--- Selected text Enclosed Below ---

Genetic mutations that cause malaria drug resistance common in Asia, Africa

Scientists hope that creating mosquitoes that cannot spread malaria to humans will save some of the 1 million people who die of the disease every year. Photo by Kitsadakron_Photography

Jan. 1 (UPI) — Genetic mutations that fuel resistance to a drug intended to prevent malaria in pregnant women and children are common in countries that are fighting the disease, according to a PLOS Genetics analysis.

Mutations of a gene linked with resistance to the drug sulfadoxine-pyrimethamine in the parasite that causes malaria were discovered in one-fourth of the samples collected in southeast Asia and one-third of those obtained in Africa, the researchers said.

The growth in the number of malaria parasites with mutations to the gene pfgch1 are concerning because they may increase resistance to the drug, they said.

“We need to understand how these mutations work and monitor them as part of malaria surveillance programs,” study co-author Taane Clark, a professor of genomics and global health at the London School of Hygiene and Tropical Medicine, said in a statement.

--- End of Enclosed Selected text ---
--- Exercise data Enclosed Below ---

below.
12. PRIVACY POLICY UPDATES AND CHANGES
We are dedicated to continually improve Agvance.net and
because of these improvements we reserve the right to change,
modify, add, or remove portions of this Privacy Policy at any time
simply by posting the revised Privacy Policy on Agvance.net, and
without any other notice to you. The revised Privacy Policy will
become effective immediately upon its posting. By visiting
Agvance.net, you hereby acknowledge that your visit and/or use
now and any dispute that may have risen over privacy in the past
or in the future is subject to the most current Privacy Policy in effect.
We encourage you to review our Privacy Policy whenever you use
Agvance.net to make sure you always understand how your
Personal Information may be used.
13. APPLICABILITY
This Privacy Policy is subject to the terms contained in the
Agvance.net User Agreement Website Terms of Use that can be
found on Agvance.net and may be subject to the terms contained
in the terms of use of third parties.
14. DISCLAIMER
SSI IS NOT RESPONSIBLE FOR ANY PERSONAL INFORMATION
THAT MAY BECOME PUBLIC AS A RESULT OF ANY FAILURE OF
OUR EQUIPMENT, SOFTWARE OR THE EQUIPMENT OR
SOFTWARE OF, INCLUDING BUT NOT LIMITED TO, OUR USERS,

--- End of Enclosed Exercise data ---
--- Exercise data Enclosed Below ---

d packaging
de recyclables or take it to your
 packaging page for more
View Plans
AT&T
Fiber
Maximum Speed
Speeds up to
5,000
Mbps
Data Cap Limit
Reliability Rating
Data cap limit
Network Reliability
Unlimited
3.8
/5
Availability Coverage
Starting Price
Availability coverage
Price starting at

--- End of Enclosed Exercise data ---

* **What you need to do**:
a: How would this sentence from the malaria drug resistance article read in Spanish: "Mutations of a gene linked with resistance to the drug sulfadoxine-pyrimethamine in the parasite that causes malaria were discovered in one-fourth of the samples collected in southeast Asia and one-third of those obtained in Africa, the researchers said."
b: Can you write the next part of the malaria drug resistance article, starting after its final sentence?
The records have no connection to the malaria drug resistance article.

* **Exercise responses**:
a: Se descubrieron mutaciones de un gen vinculado con la resistencia al fármaco sulfadoxina-pirimetamina en el parásito que causa la malaria en una cuarta parte de las muestras recogidas en el sudeste asiático y en un tercio de las obtenidas en África, dijeron los investigadores.

b:
Malaria causes more than 400,000 deaths worldwide annually, with most occurring in young children in sub-Saharan Africa, according to the World Health Organization.

Efforts to control the disease have been hampered by the rise of drug-resistant strains of the parasite species that causes the disease, according to Clark and his colleagues.

Sulfadoxine-pyrimethamine, once a first-line anti-malaria treatment, now is used primarily to prevent infection in pregnant women and children because the parasite Plasmodium falciparum has become resistant to it, the researchers said.

Malaria is spread when female Anopheles gambiae mosquitos carrying the parasite bite humans and feed on their blood, according to the researchers.

For the study, Clark and colleagues analyzed genome sequences from 4,134 blood samples of the Plasmodium falciparum parasite collected from 29 countries in which malaria is endemic.

They discovered at least 10 different versions of the gene in the samples, which they said indicates that strains carrying the mutations may be on the rise.

The growth in these mutations could threaten efforts to use sulfadoxine-pyrimethamine to prevent malaria in communities at high-risk for severe disease, the researchers said.

However, with the identification of these mutations, researchers may be able to monitor their presence in parasite populations to understand where the drug can be used effectively and where rates of drug-resistance already are too high.

That may be particularly crucial given that a separate analysis, also published Thursday by PLOS Pathogens, found that multiple bouts of blood feeding by malaria-carrying mosquitos shorten the incubation period for the virus and increase its transmission potential.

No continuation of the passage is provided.